Sometimes I pretend that I am a wall in the middle of a forest, listening to the birds and the trees, moss ridden and standing tall. Otherwise, I am the floor. My thoughts collect themselves in my throat and they weigh me down till I sink to the floor. Lying straight as a log, I imagine blending in and eventually becoming it. These are the two states that help me arrange my thoughts; I entangle them, lift them up by their legs to take a hard look at their faces. Does this one have horns? Will this one make me cry? This one is beautiful, I should save it! Sometimes I wish I could say shh for the magic to clear my head and I did not have to look my thoughts in the eye.
I frequently wonder if I get way too worked up in a debate on the relevance of feminism with a silly boy.
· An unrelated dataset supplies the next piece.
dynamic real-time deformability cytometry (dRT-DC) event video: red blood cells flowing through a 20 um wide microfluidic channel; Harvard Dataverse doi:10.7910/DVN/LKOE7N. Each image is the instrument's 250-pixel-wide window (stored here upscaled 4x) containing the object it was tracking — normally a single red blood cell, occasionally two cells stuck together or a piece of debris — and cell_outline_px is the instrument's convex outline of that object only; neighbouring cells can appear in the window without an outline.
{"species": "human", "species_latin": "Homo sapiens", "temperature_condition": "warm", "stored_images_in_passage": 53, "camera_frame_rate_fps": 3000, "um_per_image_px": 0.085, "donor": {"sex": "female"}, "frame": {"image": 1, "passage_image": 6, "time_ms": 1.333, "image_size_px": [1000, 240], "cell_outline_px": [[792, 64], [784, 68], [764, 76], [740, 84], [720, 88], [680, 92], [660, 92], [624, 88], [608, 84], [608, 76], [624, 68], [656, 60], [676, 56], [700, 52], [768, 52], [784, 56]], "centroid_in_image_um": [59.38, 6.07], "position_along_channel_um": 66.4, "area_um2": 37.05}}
Then I remind myself of the choking burn I felt in my throat when C told me how she was abused in her sleep. How I had to fight to convince some male members of the family that women following their passion was not the reason why families break apart. I remember how I have to defend each and every decision I make because I am a small town girl after all and change for someone like me, however small or big, could easily be the butt of ‘small town girl- gone-astray-in-the-city’ jokes. I tell myself that someone else chose to talk too much about these things to make my life a little easier. I have to do it for the sake of making someone else’s life a tad better.
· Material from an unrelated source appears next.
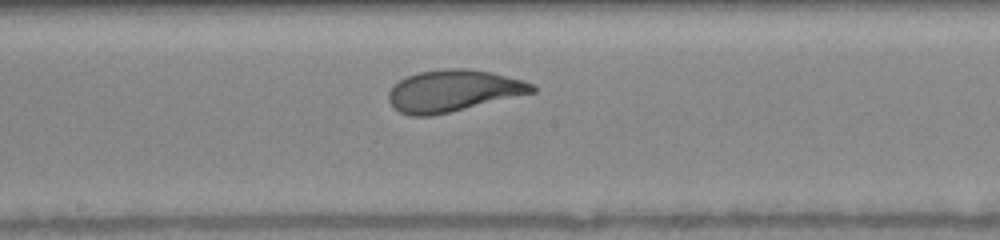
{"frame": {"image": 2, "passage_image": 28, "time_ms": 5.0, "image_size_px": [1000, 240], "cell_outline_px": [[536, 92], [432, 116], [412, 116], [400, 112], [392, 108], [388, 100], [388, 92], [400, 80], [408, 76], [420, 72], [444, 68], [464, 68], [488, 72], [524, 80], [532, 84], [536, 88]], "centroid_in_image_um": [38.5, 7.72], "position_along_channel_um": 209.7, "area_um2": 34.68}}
It sounds silly now but for the longest time I was convinced that I was invincible. I worried about everyone’s else’s death but mine. The most painful liberation is the liberation from this blissful state of ignorance. It is like someone yanking off your blanket on a cold morning. You are caught by surprise and you’re woken up. Two years into my 20s, I suddenly became aware that I am just a fragile human being. The fact that I am blood, skin, bones and muscles hit me hard. That means I am perishable.This fact terrifies me more than it should but I understand that it is inevitable.
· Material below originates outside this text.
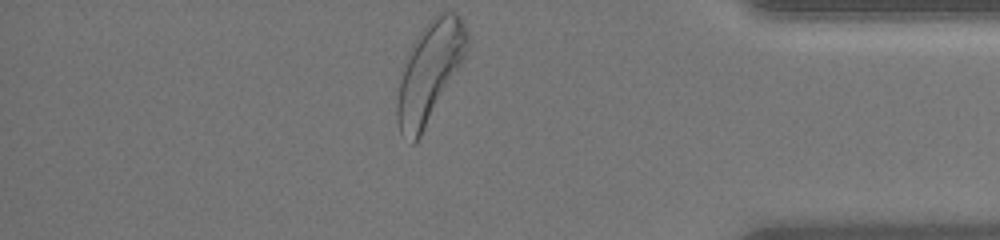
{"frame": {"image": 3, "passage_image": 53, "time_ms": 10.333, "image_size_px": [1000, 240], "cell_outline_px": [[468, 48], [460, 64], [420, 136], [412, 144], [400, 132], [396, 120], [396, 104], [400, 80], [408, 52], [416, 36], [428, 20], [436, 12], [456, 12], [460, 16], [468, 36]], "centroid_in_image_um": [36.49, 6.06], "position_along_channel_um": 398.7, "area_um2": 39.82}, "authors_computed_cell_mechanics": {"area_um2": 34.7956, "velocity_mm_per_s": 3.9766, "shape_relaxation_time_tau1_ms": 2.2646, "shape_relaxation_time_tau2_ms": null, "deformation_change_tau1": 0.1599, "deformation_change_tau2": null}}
At 22, I do not know what I want in life and it overwhelms me. I hope this is what 22 year olds generally feel.
At times I feel like I am constantly expected to dream big. I have always been a lazy person so I do not bother to chase anything, not even a KSRTC bus. To avoid the stress that expectations bring to the table, one good morning I decided that I do not have any goals or dreams. I set myself free. It does not matter if I I did not change the world or could not buy expensive cars but if I stopped looking out of the windows of a metro train in hope of catching a glimpse of the red head of gulmohar trees, if I stopped writing love letters to L, and did not make funny faces at N through my mobile screen, I would not be so much of me.
Breaking my head over winning a race that I did not even sign up for sounds so stupid, so unromantic. In the grand scheme of things I might not matter but here and now I am somebody and the little something that I do, I want to do with love in my heart.
If I can’t do that, I want to go to the reality where I am a goat.